WHAT YOU HAVE TO DO: Continue the blog post on Colordag and selfish mining attacks from the point where it stops.

EXTRACTED TEXT:

The Selfish mining attack against blockchain protocols was discovered and formalized in 2013 by Eyal and Sirer (also see our blog post). The Bitcoin community has mentioned similar types of attacks in 2010. This attack remains a vulnerability of all operational blockchains we are aware of. For Bitcoin’s blockchain algorithm (under reasonable network assumptions), a coalition controlling over 1/4 of the mining power can improve its revenue using this attack. The situation is even worse if we consider more powerful attacks (see Sapirshtein, Sompolinsky, Zohar, Heilman et al., and Nakak et al.).
Pass and Shi’s Fruitchain is the state of the art in this context. Given the Fruitchain reward mechanism, the authors suggest a strategy that even with coalitions of almost 50%, any other strategy can only increase the coalition’s utility by a negligible amount. However, we show that a simple deviation from the suggested strategy is always at least as profitable as the suggested strategy. Thus, it is strictly better for miners, of any size, not to follow the suggested strategy. Even worse, if all miners deviate in this way, the system may become unstable.
Colordag: An Incentive-Compatible Reward Scheme
We present Colordag, a novel blockchain reward scheme that is joint work with our co-authors Danny Dolev and Joe Halpern. Given the Colordag reward structure, we provide an equilibrium strategy that is almost always a best response, even with coalitions of almost 50%. Unlike Fruitchain’s suggested strategy where deviation is always at least as profitable as good behavior, the deviation from the Colordag suggested strategy is almost always strictly less profitable.
Colordag utilizes three techniques to achieve strong incentives for equilibrium. In this post, we briefly explain the intuition behind those techniques. Our Technical Report details all three and the formal proof and analysis.
Colordag forms a directed acyclic graph (dag), where every block has multiple parents. Using dags was suggested in several other works for increasing throughput. Here our goal is different – to incentivize playing the suggested strategy via mechanism design. While our protocol may generate a dag that might be wide, we use new techniques to incentivize the formation of a single longest chain with as few bifurcations as possible. This longest chain is the one that determines the order of transactions.

EXTRACTED DATA:
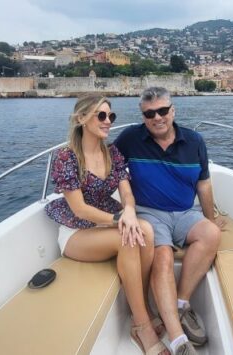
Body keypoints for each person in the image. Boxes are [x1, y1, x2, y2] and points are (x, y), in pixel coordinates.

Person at [44, 94, 169, 355]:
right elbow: (79, 208)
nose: (108, 121)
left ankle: (142, 304)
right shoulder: (66, 157)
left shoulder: (112, 152)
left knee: (144, 230)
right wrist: (118, 219)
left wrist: (131, 211)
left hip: (106, 225)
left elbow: (126, 192)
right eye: (101, 115)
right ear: (81, 119)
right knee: (128, 237)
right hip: (77, 232)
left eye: (111, 116)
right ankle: (142, 326)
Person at [115, 87, 224, 355]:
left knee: (211, 234)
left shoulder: (194, 141)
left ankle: (181, 303)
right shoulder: (130, 138)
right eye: (149, 113)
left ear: (173, 111)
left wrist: (211, 217)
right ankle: (178, 341)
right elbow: (104, 163)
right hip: (149, 213)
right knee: (162, 257)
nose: (157, 117)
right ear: (143, 116)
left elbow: (204, 183)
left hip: (186, 213)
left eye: (163, 110)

YOUR RESPONSE:
Technique 1: Random Coloring
Like Bitcoin and subsequent protocols, Colordag uses the longest chain to identify the series of blocks generated with more mining power. However, occasionally forks form naturally due to network latency (hundreds of such forks happen on Ethereum each day) and slow the chain extension. The first challenge is thus handling the advantage of an attacker with consolidated mining power and no natural forking. Such an attacker has an advantage in generating a long chain over honest players: she doesn’t “lose” blocks in forks.
To reduce the adversary’s advantage, we introduce a novel random coloring technique: each block is assigned a color, actually a number chosen uniformly at random in some range (0, …, k-1). Technically, the color is calculated by hashing the block’s hash (which includes the PoW hash) and taking, e.g., the MSB. This way, a miner cannot change the color of a block once generated, and cannot bias the color of the block (except with negligible probability).
To define the reward structure, we consider the graph minors for the full dag induced by the random coloring. A minor is derived from the dag by taking all vertices of a certain color, and placing an edge between two vertices if there is a directed path between them that does not include another block of that color (see example below). For each such minor, the probability of a fork is much smaller than in the full graph, and we can make it arbitrarily smaller by increasing the number of colors. Note that the number of colors does not affect the block generation rate.
Random coloring reduces the probability of naturally occurring forks between honest miners, thus eliminating a main advantage of an attacker with consolidated mining power. In a way, it provides similar advantages as Prism while maintaining just one chain.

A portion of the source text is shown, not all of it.